MADD’s plan encourages colleges to adopt a national standard to govern their alcohol policies based on the recommendations of researchers and practitioners. The creation and enforcement of such a broad standard would be unrealistic. Because each college campus has different social climates, each school has different needs; a universal college alcohol policy would undermine the differences at every campus.
MADD also wants to create an “Honor Roll of Colleges,” an assessment of colleges based on their alcohol policies and prevention efforts. Ranking schools based on the strictness of their alcohol policies is not useful in determining whether a school has issues with drinking among underage students.
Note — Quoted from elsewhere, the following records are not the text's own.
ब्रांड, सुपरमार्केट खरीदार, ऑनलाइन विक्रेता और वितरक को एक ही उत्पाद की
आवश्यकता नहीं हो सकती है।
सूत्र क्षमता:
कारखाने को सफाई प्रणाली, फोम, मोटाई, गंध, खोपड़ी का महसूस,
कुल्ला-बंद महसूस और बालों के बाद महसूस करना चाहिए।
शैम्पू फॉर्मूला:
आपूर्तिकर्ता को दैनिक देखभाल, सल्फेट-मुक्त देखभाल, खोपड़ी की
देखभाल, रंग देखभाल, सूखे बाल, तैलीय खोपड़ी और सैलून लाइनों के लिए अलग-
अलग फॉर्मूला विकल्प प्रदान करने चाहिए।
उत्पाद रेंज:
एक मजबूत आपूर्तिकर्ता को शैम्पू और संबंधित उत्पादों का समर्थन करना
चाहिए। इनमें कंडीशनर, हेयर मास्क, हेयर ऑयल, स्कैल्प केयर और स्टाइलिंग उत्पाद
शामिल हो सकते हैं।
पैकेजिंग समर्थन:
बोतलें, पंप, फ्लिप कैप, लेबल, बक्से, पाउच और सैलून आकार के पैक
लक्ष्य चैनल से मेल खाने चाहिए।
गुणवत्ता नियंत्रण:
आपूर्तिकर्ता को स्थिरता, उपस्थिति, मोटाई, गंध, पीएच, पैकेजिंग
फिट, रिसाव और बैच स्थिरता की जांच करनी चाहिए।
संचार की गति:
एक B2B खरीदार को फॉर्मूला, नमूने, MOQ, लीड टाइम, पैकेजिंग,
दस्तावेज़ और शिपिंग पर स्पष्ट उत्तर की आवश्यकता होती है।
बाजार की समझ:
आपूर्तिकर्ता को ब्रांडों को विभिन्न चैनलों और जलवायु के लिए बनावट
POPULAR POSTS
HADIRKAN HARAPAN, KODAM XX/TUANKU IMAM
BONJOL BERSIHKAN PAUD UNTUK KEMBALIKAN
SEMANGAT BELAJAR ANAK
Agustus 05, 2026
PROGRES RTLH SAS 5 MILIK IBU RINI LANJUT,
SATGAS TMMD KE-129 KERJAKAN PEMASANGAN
Just because one school may have a less strict policy compared to another one does not necessarily mean that the school has a problem with underage drinking. The areas surrounding the campus and the average age of the student population have a greater affect on whether a school may have a problem with underage drinkers.
Furthermore, the actions of individual students, not the severity of campus policy, determine if a school has an underage drinking problem. Each student decides whether or not engage in irresponsible drinking.
More students abstain from alcohol or drink occasionally than abuse alcohol, and these students offset the number of underage drinkers at each campus.
MADD also suggests that students, college officials, community groups and law enforcement should join forces in supporting the underage drinking policies. Involving each of these group would help to ensure that all concerns and needs are addressed. While this recommendation is worthwhile, it has been suggested in the past and has had little success. Twenty years after MADD’s founding, BU is the only college with a student chapter.
MADD advocates an absolute stance to “prevent underage drinking.” This approach is unrealistic.
Underage students who want to drink will do so despite laws making it illegal. No matter what methods MADD uses, these students will not respond to this extremist approach. MADD officials should consider that these students are the most important ones to reach because they would be the most likely to binge drink and drive drunk. In isolating these students, MADD is in effect abandoning them to make irresponsible drinking decisions.
However, the Boston University chapter, Mad About Destructive Drinking, has taken a markedly different position, instead advocating educating all drinkers, regardless of age, about responsible drinking behaviors. The group seeks to equip underage drinkers with the knowledge of how to drink in moderation and without risking personal safety.
According to the national chapter, MADD has helped to pass more than 2,300 laws against drunk driving and underage drinking. It has also succeeded in transforming the attitudes toward drinking and driving. In fact, at yesterday’s event, National MADD President Millie Webb said, “Twenty years ago, drunk driving was considered socially acceptable.” Now, drunk driving is considered taboo. Its popular national “Friends Don’t Let Friends Drive Drunk” campaign has helped to reduce the number of drunk driving incidents along with increasingly strict state laws prohibiting drunk driving.
While these accomplishments are commendable, the organization needs to understand the real issue — that it cannot prevent underage drinking the way it has successfully prevented countless instances of drunk driving. Promoting safer drinking habits, like the BU chapter has done, will be more effective in the long run in preventing tragic alcohol-related deaths. The leadership of MADD’s national chapter should push for more realistic expectations and proposals.